AI generated image of a person on their phone while on the bus
AI generated image of a person on their phone while on the bus

The terminal is unusually quiet today, but it isn't the kind of silence you find in a library. It is a heavy, collective isolation. Almost every person in my line of sight is staring into a handheld glow. We are all physically pressed together on these plastic benches, yet we are mentally miles apart, locked in our own digital vaults.

I am watching a group of three teenagers sitting together. They are clearly friends, yet they haven't spoken a word to each other in twenty minutes. Their thumbs move in a synchronized dance, scrolling and tapping. Occasionally, one will tilt their screen toward another, a silent "look at this" that is met with a brief smirk before they both descend back into the glow.

Professor Matthews talks about how an observational essay is like a camera recording in real time (Matthews 117). If I am the camera, I’m seeing a strange new version of "human interaction" where physical presence is secondary to the digital stream.

Across from me, an older woman is the only one without a phone. She looks like a relic from another era. Her hands are folded over her purse, and she is watching the rest of us with a look that sits somewhere between curiosity and pity. There is a clear Conflict here: the tension between her desire for human connection—eye contact, a nod, a "hello"—and the invisible walls the rest of us have built with our devices.

I find myself wondering about her "version of things," as Anne Lamott puts it (Lamott 6). In her eyes, are we all just "scraps" of a society that has forgotten how to be present?

John D'Agata mentions that real knowledge is problematic because it’s so hard to nail down, and looking at this silent crowd, I realize he’s right (D'Agata 132).

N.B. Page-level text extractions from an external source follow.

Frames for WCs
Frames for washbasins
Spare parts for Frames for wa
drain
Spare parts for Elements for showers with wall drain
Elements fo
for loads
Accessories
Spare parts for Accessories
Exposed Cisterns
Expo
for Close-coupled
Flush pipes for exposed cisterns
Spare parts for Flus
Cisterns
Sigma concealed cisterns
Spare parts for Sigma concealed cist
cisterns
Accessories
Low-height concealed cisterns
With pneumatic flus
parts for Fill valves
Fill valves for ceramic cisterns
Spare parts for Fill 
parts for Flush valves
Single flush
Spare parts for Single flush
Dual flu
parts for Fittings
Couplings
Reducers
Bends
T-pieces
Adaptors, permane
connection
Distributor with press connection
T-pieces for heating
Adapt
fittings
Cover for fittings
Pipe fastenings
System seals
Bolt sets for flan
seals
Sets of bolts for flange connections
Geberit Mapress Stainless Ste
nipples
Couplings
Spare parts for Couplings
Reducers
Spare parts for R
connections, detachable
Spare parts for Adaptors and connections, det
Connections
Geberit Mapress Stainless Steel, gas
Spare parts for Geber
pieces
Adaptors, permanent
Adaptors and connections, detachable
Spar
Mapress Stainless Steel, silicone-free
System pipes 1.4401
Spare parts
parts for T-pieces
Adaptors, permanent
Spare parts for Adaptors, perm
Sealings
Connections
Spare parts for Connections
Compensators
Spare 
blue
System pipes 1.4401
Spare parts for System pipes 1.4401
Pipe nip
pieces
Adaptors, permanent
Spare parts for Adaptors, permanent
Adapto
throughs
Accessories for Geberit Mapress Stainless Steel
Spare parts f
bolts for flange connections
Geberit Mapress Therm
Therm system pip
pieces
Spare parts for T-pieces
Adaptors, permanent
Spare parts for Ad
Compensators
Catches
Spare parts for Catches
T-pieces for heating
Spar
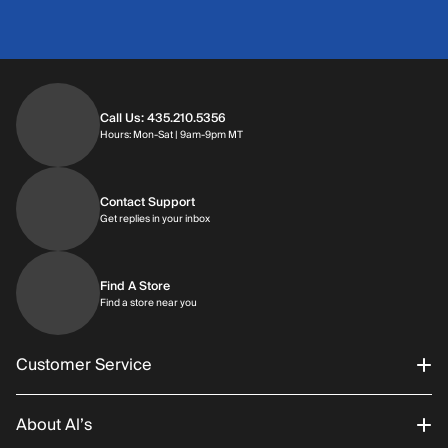
Call Us: 435.210.5356
Hours: Monday through Saturday | 9am-9p
Hours: Mon-Sat | 9am-9pm MT
Contact Support
Get replies in your inbox
Get replies in your inbox
Find A Store
Find a store near you
Find a store near you
Customer Service
About Al’s
Order Status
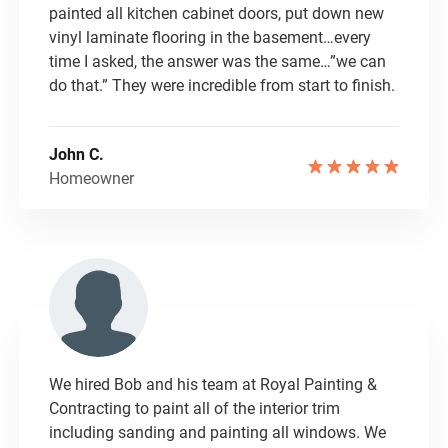
painted all kitchen cabinet doors, put down new
vinyl laminate flooring in the basement…every
time I asked, the answer was the same…”we can
do that.” They were incredible from start to finish.
John C.
Homeowner
We hired Bob and his team at Royal Painting &
Contracting to paint all of the interior trim
including sanding and painting all windows. We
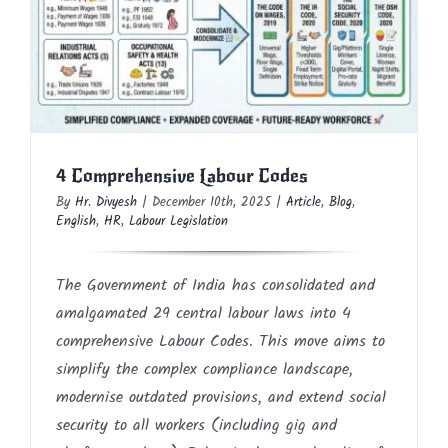
4 Comprehensive Labour Codes
Article
Blog
English
HR
Labour Legislation
4 Comprehensive Labour Codes
By
Hr. Divyesh
|
December 10th, 2025
|
Article
,
Blog
,
English
,
HR
,
Labour Legislation
The Government of India has consolidated and
amalgamated 29 central labour laws into 4
comprehensive Labour Codes. This move aims to
simplify the complex compliance landscape,
modernise outdated provisions, and extend social
security to all workers (including gig and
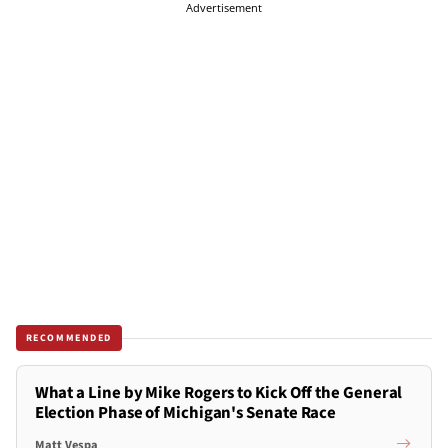
Advertisement
RECOMMENDED
What a Line by Mike Rogers to Kick Off the General
Election Phase of Michigan's Senate Race
Matt Vespa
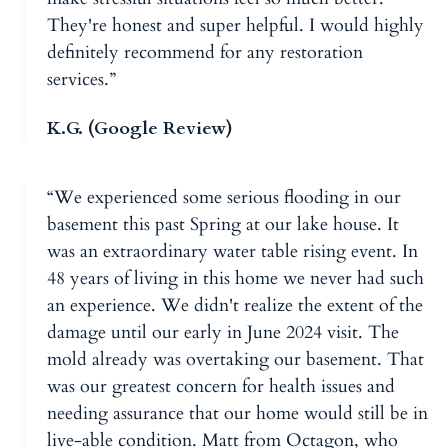
They're honest and super helpful. I would highly
definitely recommend for any restoration
services.”
K.G. (Google Review)
“We experienced some serious flooding in our
basement this past Spring at our lake house. It
was an extraordinary water table rising event. In
48 years of living in this home we never had such
an experience. We didn't realize the extent of the
damage until our early in June 2024 visit. The
mold already was overtaking our basement. That
was our greatest concern for health issues and
needing assurance that our home would still be in
live-able condition. Matt from Octagon, who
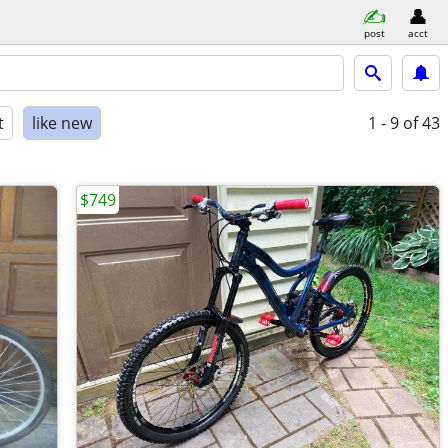
post
acct
t
like new
1 - 9
of 43
$749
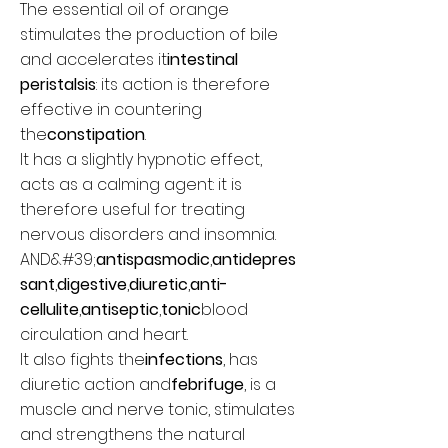
The essential oil of orange
stimulates the production of bile
and accelerates it
intestinal
peristalsis
: its action is therefore
effective in countering
the
constipation
.
It has a slightly hypnotic effect,
acts as a calming agent: it is
therefore useful for treating
nervous disorders and insomnia.
AND&#39;
antispasmodic
,
antidepres
sant
,
digestive
,
diuretic
,
anti-
cellulite
,
antiseptic
,
tonic
blood
circulation and heart.
It also fights the
infections
, has
diuretic action and
febrifuge
, is a
muscle and nerve tonic, stimulates
and strengthens the natural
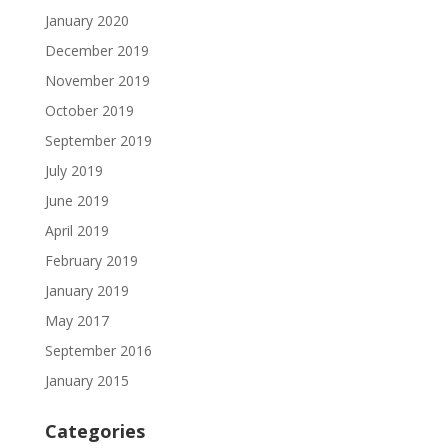
January 2020
December 2019
November 2019
October 2019
September 2019
July 2019
June 2019
April 2019
February 2019
January 2019
May 2017
September 2016
January 2015
Categories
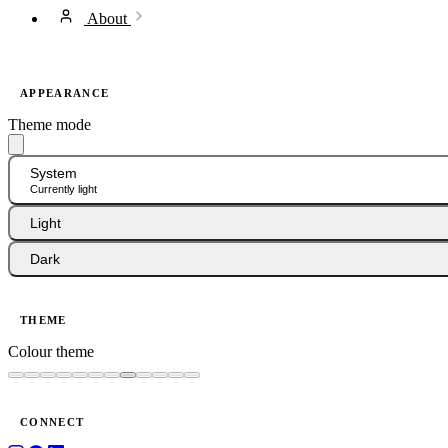
About
APPEARANCE
Theme mode
System
Currently light
Light
Dark
THEME
Colour theme
CONNECT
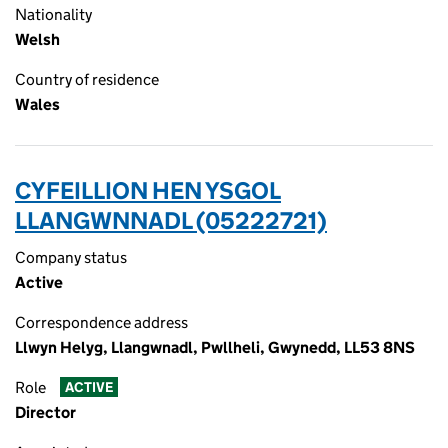
Nationality
Welsh
Country of residence
Wales
CYFEILLION HEN YSGOL
LLANGWNNADL (05222721)
Company status
Active
Correspondence address
Llwyn Helyg, Llangwnadl, Pwllheli, Gwynedd, LL53 8NS
Role
ACTIVE
Director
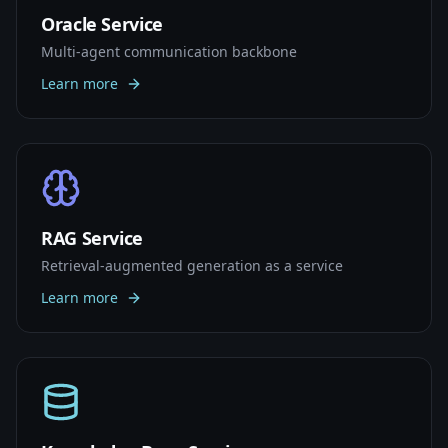
Oracle Service
Multi-agent communication backbone
Learn more
RAG Service
Retrieval-augmented generation as a service
Learn more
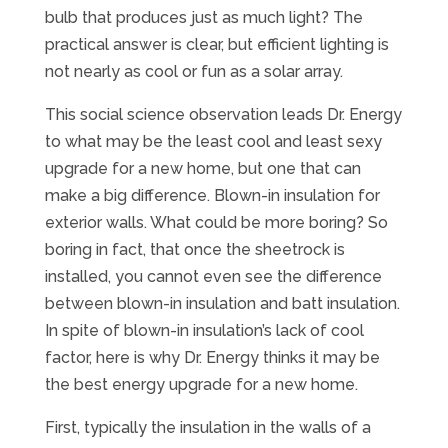
bulb that produces just as much light? The
practical answer is clear, but efficient lighting is
not nearly as cool or fun as a solar array.
This social science observation leads Dr. Energy
to what may be the least cool and least sexy
upgrade for a new home, but one that can
make a big difference. Blown-in insulation for
exterior walls. What could be more boring? So
boring in fact, that once the sheetrock is
installed, you cannot even see the difference
between blown-in insulation and batt insulation.
In spite of blown-in insulation’s lack of cool
factor, here is why Dr. Energy thinks it may be
the best energy upgrade for a new home.
First, typically the insulation in the walls of a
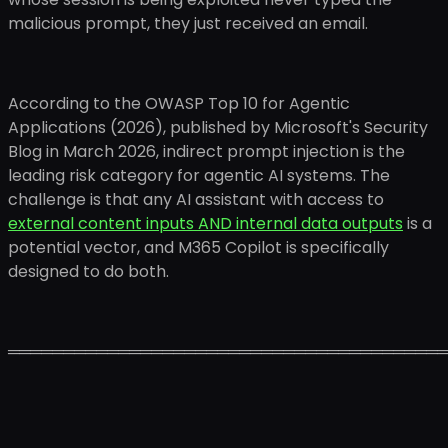
malicious prompt, they just received an email.
According to the OWASP Top 10 for Agentic
Applications (2026), published by Microsoft's Security
Blog in March 2026, indirect prompt injection is the
leading risk category for agentic AI systems. The
challenge is that any AI assistant with access to
external content inputs AND internal data outputs
is a
potential vector, and M365 Copilot is specifically
designed to do both.
════════════════════════════════════════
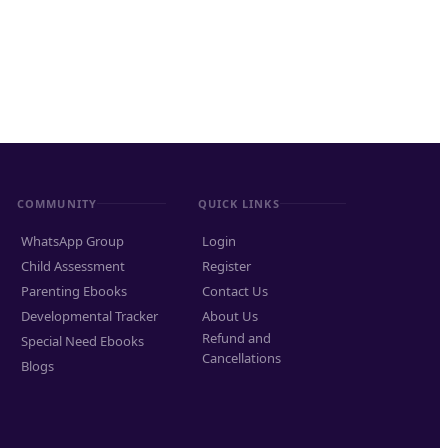
COMMUNITY
QUICK LINKS
WhatsApp Group
Login
Child Assessment
Register
Parenting Ebooks
Contact Us
Developmental Tracker
About Us
Refund and
Special Need Ebooks
Cancellations
Blogs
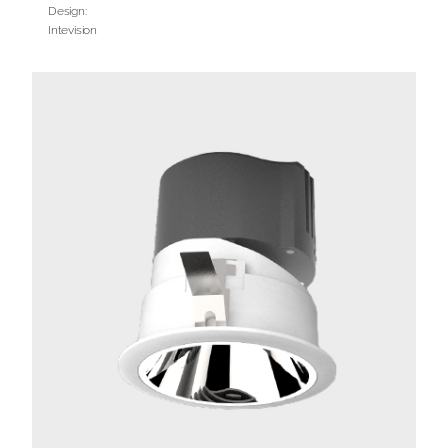
Design:
Intevision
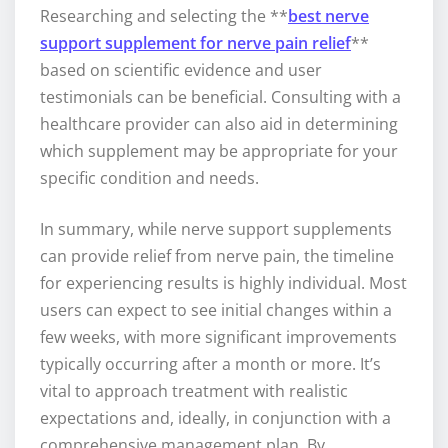
Researching and selecting the **
best nerve
support supplement for nerve pain relief
**
based on scientific evidence and user
testimonials can be beneficial. Consulting with a
healthcare provider can also aid in determining
which supplement may be appropriate for your
specific condition and needs.
In summary, while nerve support supplements
can provide relief from nerve pain, the timeline
for experiencing results is highly individual. Most
users can expect to see initial changes within a
few weeks, with more significant improvements
typically occurring after a month or more. It’s
vital to approach treatment with realistic
expectations and, ideally, in conjunction with a
comprehensive management plan. By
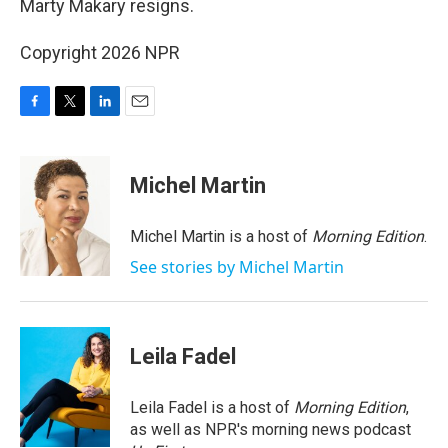
Marty Makary resigns.
Copyright 2026 NPR
F
T
L
E
a
w
i
m
c
i
n
a
e
t
k
i
Michel Martin
b
t
e
l
o
e
d
o
r
I
Michel Martin is a host of
Morning Edition
.
k
n
See stories by Michel Martin
Leila Fadel
Leila Fadel is a host of
Morning Edition
,
as well as NPR's morning news podcast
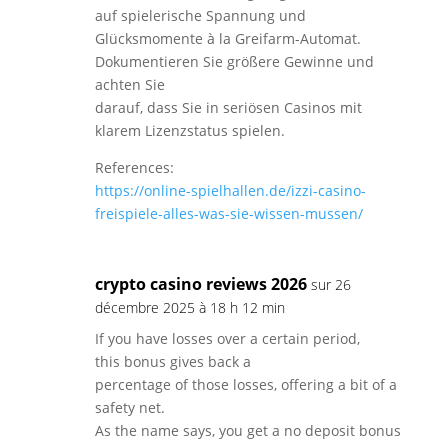
auf spielerische Spannung und
Glücksmomente à la Greifarm-Automat.
Dokumentieren Sie größere Gewinne und
achten Sie
darauf, dass Sie in seriösen Casinos mit
klarem Lizenzstatus spielen.
References:
https://online-spielhallen.de/izzi-casino-
freispiele-alles-was-sie-wissen-mussen/
crypto casino reviews 2026
sur 26
décembre 2025 à 18 h 12 min
If you have losses over a certain period,
this bonus gives back a
percentage of those losses, offering a bit of a
safety net.
As the name says, you get a no deposit bonus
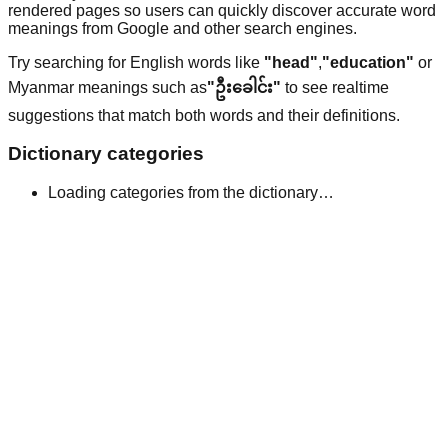
rendered pages so users can quickly discover accurate word
meanings from Google and other search engines.
Try searching for English words like
"head"
,
"education"
or
Myanmar meanings such as
"ဦးခေါင်း"
to see realtime
suggestions that match both words and their definitions.
Dictionary categories
Loading categories from the dictionary…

I see the phones, but I don’t know the stories they’re telling. I don’t know if the girl in the corner is texting a breakup or a job offer. I only see the "truth" of the blue light reflecting in her eyes.

When the intercom finally cracks through the silence to announce the 4:15 express, the "climax" is just a collective standing-up, a sea of people moving in unison without ever breaking their gaze from their palms. It’s a quiet, eerie resolution to an hour of shared solitude.

Works Cited

D’Agata, John. "We Might as Well Call it the Lyric Essay." ENG 211: Introduction to Creative Writing, 2025, pp. 129-132.

Lamott, Anne. "12 Truths I Learned from Life and Writing." TED, Apr. 2017, www.ted.com/talks/anne_lamott_12_truths_i_learned_from_life_and_writing.

Matthews, Araminta Star. "Introduction to Writing Creative Nonfiction: Hint—It’s Not What You Think." ENG 211: Introduction to Creative Writing, 2025, pp. 112-118.